● INPUT FOR THIS TASK

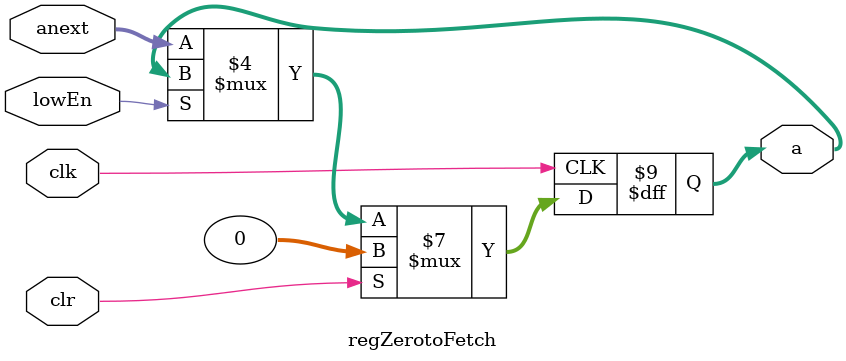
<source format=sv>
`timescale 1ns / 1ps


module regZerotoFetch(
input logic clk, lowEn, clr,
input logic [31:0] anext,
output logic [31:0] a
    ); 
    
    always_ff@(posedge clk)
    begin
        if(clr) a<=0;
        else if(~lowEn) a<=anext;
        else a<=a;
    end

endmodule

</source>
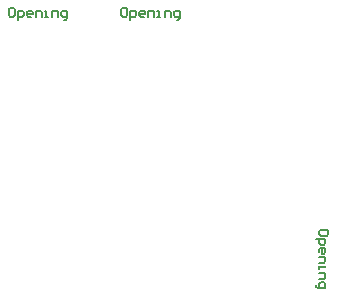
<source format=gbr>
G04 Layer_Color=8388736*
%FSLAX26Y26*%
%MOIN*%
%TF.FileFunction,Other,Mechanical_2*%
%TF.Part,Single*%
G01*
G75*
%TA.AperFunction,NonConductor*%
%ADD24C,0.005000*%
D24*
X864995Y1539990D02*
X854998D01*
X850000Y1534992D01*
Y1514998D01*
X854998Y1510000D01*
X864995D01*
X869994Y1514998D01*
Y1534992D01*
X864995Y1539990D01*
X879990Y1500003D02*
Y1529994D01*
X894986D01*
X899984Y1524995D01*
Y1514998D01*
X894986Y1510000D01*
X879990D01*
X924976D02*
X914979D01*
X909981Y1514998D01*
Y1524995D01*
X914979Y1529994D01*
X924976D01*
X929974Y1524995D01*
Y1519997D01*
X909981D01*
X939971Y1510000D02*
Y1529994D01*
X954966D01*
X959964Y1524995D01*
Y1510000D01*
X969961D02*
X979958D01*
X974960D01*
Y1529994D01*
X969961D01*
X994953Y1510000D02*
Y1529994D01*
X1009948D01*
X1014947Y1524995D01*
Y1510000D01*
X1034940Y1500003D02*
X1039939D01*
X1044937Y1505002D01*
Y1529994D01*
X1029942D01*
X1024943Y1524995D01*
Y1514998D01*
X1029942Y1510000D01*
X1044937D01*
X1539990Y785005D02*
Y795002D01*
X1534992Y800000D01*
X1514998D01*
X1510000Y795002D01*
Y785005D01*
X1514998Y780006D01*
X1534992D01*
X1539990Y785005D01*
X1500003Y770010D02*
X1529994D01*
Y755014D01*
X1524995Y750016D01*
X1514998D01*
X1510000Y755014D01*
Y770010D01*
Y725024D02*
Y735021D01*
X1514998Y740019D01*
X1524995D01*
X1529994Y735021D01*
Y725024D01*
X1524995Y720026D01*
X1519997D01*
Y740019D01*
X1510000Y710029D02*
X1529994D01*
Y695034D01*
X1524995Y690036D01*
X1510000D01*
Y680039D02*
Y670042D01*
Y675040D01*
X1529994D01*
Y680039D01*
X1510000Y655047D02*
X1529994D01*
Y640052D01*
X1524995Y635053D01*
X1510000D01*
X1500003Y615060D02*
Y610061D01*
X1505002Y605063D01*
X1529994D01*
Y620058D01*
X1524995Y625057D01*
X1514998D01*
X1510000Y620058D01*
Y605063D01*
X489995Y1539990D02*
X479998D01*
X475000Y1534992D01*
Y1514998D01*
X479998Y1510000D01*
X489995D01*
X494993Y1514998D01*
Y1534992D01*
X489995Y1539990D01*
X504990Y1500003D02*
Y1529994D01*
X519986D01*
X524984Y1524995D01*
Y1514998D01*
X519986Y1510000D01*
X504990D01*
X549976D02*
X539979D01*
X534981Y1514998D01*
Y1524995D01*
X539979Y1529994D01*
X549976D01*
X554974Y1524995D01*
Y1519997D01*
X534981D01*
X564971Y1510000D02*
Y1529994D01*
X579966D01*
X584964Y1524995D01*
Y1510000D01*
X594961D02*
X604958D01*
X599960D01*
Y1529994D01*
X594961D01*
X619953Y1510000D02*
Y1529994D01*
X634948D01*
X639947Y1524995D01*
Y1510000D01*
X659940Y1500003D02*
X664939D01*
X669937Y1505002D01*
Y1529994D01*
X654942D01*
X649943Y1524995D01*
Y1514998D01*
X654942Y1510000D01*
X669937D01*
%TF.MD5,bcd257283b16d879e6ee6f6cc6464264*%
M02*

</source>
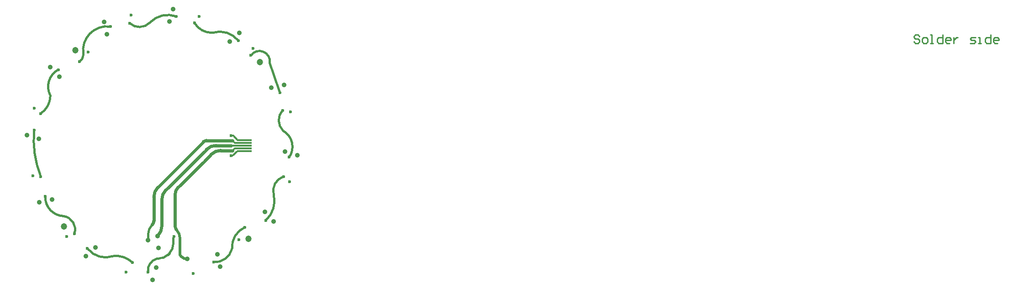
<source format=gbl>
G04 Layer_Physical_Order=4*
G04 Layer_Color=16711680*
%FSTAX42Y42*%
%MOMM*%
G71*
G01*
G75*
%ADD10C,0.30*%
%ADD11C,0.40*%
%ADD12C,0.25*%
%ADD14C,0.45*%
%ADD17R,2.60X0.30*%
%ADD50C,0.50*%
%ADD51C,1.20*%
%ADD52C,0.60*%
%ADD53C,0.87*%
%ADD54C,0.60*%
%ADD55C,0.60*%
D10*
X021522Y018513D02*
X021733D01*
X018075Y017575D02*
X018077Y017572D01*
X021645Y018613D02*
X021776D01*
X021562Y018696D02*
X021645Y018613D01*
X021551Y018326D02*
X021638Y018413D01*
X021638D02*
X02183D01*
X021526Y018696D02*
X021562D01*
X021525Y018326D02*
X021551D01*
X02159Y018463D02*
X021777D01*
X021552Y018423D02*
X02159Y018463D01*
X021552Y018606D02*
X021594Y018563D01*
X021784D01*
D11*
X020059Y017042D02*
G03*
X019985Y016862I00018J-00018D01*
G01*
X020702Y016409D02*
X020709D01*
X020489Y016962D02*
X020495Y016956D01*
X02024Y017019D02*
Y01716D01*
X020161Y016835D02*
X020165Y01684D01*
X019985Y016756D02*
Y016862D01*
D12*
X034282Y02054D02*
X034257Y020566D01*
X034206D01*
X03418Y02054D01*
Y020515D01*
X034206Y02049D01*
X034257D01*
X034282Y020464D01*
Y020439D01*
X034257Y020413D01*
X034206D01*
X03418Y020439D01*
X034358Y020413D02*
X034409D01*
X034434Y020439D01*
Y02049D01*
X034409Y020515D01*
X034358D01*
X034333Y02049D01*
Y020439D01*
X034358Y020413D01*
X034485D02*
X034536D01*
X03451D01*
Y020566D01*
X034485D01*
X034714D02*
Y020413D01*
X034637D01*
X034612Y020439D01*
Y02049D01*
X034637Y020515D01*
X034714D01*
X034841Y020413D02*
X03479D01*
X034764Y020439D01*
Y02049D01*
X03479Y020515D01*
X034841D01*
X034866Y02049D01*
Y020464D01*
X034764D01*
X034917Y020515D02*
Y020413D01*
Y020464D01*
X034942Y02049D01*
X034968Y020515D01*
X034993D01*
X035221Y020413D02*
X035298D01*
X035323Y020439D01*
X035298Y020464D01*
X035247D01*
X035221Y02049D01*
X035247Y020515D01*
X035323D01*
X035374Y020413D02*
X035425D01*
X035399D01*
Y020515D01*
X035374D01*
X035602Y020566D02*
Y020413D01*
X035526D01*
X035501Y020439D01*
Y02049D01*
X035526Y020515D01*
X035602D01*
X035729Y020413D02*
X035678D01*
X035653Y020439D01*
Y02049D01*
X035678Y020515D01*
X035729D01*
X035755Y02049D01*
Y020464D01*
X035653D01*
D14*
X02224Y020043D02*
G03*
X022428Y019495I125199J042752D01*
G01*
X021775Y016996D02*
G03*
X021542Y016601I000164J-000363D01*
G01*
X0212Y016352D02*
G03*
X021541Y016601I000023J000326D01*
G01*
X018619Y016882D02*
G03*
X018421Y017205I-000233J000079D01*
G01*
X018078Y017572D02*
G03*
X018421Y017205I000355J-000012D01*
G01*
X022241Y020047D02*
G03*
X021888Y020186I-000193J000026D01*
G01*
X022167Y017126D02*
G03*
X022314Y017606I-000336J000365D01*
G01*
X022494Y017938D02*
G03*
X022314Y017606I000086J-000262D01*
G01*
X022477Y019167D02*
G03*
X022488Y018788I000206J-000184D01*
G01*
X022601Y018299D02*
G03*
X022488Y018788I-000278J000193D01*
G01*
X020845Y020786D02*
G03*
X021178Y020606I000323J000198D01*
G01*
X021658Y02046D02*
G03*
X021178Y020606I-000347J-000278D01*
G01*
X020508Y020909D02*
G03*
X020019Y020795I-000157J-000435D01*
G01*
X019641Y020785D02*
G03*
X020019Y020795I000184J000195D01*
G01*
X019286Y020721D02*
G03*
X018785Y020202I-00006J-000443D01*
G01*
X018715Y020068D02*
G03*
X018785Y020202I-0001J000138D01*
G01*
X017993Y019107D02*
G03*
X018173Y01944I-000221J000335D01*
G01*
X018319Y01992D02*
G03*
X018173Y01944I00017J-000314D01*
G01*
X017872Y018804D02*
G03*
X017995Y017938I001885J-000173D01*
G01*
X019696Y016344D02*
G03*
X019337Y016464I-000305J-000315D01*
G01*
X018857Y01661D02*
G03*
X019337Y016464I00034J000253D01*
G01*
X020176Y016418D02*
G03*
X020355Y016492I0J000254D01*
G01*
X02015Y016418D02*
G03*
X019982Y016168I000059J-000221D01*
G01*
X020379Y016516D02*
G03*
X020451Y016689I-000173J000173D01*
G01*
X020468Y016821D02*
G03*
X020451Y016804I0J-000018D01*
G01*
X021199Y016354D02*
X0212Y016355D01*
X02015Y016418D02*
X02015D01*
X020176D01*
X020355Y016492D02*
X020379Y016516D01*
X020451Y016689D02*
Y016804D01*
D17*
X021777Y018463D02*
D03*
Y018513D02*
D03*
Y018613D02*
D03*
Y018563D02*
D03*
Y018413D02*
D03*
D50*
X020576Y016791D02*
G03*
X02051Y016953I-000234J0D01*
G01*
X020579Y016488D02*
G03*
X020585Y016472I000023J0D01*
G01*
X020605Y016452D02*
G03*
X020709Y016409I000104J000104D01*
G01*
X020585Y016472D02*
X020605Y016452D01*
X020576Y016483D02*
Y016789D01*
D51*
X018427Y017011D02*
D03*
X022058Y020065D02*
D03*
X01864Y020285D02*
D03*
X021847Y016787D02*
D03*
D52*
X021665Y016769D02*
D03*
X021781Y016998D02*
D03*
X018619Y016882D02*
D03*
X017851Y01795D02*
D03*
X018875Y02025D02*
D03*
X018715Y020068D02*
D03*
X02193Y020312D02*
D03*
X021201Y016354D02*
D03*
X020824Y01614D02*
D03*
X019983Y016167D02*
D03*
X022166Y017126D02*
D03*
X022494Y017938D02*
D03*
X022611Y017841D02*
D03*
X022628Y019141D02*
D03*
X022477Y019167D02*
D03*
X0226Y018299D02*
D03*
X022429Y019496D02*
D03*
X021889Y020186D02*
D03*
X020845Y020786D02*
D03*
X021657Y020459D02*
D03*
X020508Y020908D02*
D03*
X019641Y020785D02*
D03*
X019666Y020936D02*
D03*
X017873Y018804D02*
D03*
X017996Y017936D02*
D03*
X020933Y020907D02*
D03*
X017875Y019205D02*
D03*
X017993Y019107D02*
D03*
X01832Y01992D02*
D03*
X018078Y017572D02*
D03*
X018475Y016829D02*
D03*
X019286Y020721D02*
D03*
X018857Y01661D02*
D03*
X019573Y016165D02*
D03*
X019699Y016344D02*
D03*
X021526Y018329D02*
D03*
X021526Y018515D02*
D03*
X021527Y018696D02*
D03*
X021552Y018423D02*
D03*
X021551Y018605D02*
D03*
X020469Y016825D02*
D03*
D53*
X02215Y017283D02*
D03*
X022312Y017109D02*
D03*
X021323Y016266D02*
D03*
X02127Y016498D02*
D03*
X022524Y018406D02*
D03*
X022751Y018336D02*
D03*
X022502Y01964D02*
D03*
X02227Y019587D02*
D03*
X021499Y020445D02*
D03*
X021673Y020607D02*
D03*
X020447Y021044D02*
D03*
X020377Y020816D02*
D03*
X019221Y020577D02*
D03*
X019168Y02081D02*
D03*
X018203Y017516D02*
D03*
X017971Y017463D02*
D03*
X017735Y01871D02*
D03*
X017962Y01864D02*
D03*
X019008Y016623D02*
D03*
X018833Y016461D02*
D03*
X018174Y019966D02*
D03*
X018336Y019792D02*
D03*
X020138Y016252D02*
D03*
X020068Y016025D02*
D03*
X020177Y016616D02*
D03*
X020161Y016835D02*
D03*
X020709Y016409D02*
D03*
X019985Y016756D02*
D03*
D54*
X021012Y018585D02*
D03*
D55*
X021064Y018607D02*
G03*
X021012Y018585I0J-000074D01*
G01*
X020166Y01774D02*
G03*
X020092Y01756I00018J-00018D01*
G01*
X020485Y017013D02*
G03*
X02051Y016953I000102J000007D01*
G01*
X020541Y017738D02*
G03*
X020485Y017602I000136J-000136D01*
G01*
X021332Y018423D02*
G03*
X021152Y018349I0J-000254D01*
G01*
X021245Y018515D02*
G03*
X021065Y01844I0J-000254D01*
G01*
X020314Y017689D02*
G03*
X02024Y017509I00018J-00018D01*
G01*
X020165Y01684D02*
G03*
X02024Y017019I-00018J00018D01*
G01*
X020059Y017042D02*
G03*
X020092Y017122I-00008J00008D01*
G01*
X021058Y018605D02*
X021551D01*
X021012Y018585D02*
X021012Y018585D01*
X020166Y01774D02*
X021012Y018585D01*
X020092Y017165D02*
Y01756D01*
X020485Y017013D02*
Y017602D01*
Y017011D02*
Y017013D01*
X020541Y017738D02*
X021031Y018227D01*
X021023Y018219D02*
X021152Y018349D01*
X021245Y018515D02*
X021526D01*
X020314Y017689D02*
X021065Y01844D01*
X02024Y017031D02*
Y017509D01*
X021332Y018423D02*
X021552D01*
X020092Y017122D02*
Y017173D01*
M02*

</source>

==

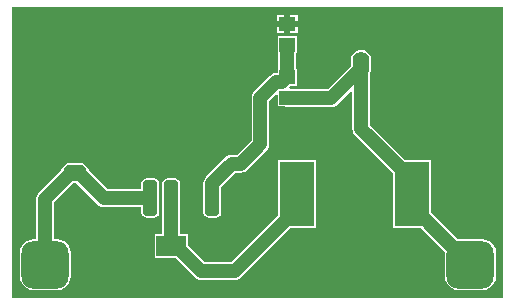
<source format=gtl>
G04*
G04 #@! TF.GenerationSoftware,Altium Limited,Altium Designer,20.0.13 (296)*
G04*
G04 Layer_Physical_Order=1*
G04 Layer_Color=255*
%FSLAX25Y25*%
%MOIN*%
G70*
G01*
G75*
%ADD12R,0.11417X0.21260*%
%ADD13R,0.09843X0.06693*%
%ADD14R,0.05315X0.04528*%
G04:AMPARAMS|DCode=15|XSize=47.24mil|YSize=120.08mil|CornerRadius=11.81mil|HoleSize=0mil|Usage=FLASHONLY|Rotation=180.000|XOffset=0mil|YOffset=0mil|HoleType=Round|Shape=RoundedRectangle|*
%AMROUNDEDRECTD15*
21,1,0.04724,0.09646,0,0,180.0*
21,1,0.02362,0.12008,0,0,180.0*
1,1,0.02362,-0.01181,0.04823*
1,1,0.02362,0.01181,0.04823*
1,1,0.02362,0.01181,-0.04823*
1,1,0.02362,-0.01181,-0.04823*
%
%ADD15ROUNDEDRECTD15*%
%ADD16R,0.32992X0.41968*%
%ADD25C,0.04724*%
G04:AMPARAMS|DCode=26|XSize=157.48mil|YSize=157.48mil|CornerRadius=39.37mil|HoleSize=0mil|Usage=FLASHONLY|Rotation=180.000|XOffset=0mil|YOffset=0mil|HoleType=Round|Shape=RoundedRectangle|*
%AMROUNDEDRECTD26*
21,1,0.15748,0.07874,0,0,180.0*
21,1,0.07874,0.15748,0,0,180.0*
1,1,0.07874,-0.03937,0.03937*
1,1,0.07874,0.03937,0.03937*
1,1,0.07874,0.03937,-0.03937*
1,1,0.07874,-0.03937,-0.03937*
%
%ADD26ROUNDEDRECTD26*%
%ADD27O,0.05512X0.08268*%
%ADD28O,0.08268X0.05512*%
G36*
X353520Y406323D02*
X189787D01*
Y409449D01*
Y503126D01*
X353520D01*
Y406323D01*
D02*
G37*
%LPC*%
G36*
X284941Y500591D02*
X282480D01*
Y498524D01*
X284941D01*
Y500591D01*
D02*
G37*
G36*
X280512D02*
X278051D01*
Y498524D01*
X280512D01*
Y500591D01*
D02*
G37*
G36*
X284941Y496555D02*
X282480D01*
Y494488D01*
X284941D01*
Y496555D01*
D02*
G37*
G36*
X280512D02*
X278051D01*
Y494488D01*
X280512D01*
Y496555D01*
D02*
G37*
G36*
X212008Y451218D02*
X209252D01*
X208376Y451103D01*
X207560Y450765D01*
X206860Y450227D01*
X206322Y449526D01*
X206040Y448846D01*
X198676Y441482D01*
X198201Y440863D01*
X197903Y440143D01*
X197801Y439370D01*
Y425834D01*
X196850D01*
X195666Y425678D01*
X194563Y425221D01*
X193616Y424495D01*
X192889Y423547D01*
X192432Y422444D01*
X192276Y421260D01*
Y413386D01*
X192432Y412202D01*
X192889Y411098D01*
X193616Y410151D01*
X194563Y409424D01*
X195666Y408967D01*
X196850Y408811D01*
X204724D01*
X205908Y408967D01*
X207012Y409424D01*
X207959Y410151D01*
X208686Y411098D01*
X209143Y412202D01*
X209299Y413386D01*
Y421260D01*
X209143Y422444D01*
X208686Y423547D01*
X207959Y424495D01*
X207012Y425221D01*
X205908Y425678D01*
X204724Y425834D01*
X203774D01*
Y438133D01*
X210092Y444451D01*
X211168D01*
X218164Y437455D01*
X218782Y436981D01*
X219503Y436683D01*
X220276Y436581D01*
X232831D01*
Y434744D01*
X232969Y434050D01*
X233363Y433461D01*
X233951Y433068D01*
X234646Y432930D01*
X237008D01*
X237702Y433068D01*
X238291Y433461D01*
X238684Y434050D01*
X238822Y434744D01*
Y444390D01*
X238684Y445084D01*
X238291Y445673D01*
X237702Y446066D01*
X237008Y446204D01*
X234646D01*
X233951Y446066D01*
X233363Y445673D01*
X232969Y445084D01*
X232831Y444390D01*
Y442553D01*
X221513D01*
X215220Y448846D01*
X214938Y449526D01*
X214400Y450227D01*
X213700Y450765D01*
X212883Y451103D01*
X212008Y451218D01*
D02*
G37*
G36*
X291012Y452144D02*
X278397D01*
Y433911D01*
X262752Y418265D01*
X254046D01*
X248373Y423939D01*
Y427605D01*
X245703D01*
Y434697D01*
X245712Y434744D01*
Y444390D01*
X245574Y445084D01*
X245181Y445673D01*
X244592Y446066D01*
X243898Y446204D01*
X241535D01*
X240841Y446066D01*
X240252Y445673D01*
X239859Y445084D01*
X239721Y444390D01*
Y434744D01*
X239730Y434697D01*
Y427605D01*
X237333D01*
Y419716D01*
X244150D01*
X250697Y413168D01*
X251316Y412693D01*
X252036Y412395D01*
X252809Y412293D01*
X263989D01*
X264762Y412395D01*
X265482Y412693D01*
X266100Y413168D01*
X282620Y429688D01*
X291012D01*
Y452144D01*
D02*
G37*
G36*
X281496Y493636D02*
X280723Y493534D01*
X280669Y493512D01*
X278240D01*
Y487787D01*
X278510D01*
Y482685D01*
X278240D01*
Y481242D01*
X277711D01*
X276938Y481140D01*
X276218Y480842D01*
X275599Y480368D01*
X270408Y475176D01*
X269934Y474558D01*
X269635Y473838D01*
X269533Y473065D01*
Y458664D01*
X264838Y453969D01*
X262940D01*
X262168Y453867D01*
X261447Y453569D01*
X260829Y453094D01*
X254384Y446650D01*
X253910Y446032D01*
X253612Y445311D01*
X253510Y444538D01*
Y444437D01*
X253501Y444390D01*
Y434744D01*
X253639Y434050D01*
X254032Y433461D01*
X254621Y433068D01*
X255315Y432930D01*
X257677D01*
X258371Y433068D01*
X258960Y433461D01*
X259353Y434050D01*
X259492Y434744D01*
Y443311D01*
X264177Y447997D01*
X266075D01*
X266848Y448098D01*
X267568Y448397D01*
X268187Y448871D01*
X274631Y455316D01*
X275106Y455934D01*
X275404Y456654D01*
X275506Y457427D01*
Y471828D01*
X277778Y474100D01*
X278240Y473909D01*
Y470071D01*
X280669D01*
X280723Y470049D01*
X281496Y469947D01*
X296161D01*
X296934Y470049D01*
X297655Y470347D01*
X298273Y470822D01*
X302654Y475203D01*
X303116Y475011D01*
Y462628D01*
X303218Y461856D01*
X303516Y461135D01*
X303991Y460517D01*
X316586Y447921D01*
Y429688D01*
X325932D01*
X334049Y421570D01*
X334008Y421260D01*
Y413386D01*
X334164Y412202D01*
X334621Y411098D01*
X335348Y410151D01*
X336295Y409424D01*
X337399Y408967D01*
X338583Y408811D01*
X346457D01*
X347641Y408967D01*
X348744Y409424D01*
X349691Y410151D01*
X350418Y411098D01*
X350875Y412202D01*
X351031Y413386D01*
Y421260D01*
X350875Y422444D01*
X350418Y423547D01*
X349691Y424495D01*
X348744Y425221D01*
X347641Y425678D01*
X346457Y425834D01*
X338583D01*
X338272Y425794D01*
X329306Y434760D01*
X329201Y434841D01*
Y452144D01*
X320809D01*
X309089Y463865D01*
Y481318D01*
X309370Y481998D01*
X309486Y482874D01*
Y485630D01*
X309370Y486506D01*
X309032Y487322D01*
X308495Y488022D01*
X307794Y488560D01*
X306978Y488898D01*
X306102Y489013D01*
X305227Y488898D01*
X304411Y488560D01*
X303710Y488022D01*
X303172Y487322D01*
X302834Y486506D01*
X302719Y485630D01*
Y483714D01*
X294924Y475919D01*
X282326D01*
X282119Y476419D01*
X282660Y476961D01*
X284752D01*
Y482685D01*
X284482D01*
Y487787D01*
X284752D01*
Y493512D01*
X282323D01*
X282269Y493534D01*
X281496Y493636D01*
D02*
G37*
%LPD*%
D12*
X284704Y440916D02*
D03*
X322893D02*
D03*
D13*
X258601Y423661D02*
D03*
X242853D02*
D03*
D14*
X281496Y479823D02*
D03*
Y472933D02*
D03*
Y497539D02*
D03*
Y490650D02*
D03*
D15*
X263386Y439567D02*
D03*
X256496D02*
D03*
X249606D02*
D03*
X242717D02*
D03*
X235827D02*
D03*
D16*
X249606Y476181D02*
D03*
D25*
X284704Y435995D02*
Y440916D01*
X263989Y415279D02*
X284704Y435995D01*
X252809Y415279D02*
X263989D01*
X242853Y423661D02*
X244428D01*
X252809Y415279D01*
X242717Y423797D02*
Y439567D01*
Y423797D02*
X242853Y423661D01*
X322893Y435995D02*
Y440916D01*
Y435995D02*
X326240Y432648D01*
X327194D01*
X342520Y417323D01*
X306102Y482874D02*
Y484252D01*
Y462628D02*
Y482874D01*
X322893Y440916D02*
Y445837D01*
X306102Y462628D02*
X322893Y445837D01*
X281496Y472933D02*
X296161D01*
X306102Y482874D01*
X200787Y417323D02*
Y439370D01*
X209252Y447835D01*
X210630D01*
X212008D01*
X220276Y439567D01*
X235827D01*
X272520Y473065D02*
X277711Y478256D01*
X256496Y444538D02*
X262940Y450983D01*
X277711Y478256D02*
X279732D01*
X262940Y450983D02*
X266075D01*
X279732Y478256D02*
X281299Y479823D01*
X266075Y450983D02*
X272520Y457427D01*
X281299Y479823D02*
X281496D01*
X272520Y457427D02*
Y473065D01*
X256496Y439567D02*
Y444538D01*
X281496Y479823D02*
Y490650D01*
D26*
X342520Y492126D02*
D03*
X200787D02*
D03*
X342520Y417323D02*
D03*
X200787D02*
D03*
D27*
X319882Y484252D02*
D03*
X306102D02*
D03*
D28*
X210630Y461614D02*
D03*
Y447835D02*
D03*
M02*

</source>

==

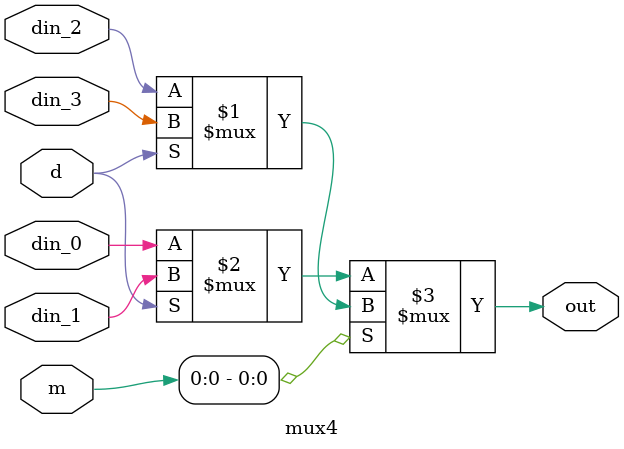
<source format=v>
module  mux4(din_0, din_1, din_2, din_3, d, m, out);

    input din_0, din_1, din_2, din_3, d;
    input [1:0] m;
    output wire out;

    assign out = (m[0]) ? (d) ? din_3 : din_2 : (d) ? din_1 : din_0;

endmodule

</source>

● TO-DO ITEM
Out of the records above, return only the lines from the one with "<source format=sv>" through the one with "Y680039D01*", exactly, and none of the pictures.

● TASK SOLUTION
<source format=sv>
`timescale 1ns / 1ps


module regZerotoFetch(
input logic clk, lowEn, clr,
input logic [31:0] anext,
output logic [31:0] a
    ); 
    
    always_ff@(posedge clk)
    begin
        if(clr) a<=0;
        else if(~lowEn) a<=anext;
        else a<=a;
    end

endmodule

</source>
<source format=gbr>
G04 Layer_Color=8388736*
%FSLAX26Y26*%
%MOIN*%
%TF.FileFunction,Other,Mechanical_2*%
%TF.Part,Single*%
G01*
G75*
%TA.AperFunction,NonConductor*%
%ADD24C,0.005000*%
D24*
X864995Y1539990D02*
X854998D01*
X850000Y1534992D01*
Y1514998D01*
X854998Y1510000D01*
X864995D01*
X869994Y1514998D01*
Y1534992D01*
X864995Y1539990D01*
X879990Y1500003D02*
Y1529994D01*
X894986D01*
X899984Y1524995D01*
Y1514998D01*
X894986Y1510000D01*
X879990D01*
X924976D02*
X914979D01*
X909981Y1514998D01*
Y1524995D01*
X914979Y1529994D01*
X924976D01*
X929974Y1524995D01*
Y1519997D01*
X909981D01*
X939971Y1510000D02*
Y1529994D01*
X954966D01*
X959964Y1524995D01*
Y1510000D01*
X969961D02*
X979958D01*
X974960D01*
Y1529994D01*
X969961D01*
X994953Y1510000D02*
Y1529994D01*
X1009948D01*
X1014947Y1524995D01*
Y1510000D01*
X1034940Y1500003D02*
X1039939D01*
X1044937Y1505002D01*
Y1529994D01*
X1029942D01*
X1024943Y1524995D01*
Y1514998D01*
X1029942Y1510000D01*
X1044937D01*
X1539990Y785005D02*
Y795002D01*
X1534992Y800000D01*
X1514998D01*
X1510000Y795002D01*
Y785005D01*
X1514998Y780006D01*
X1534992D01*
X1539990Y785005D01*
X1500003Y770010D02*
X1529994D01*
Y755014D01*
X1524995Y750016D01*
X1514998D01*
X1510000Y755014D01*
Y770010D01*
Y725024D02*
Y735021D01*
X1514998Y740019D01*
X1524995D01*
X1529994Y735021D01*
Y725024D01*
X1524995Y720026D01*
X1519997D01*
Y740019D01*
X1510000Y710029D02*
X1529994D01*
Y695034D01*
X1524995Y690036D01*
X1510000D01*
Y680039D02*
Y670042D01*
Y675040D01*
X1529994D01*
Y680039D01*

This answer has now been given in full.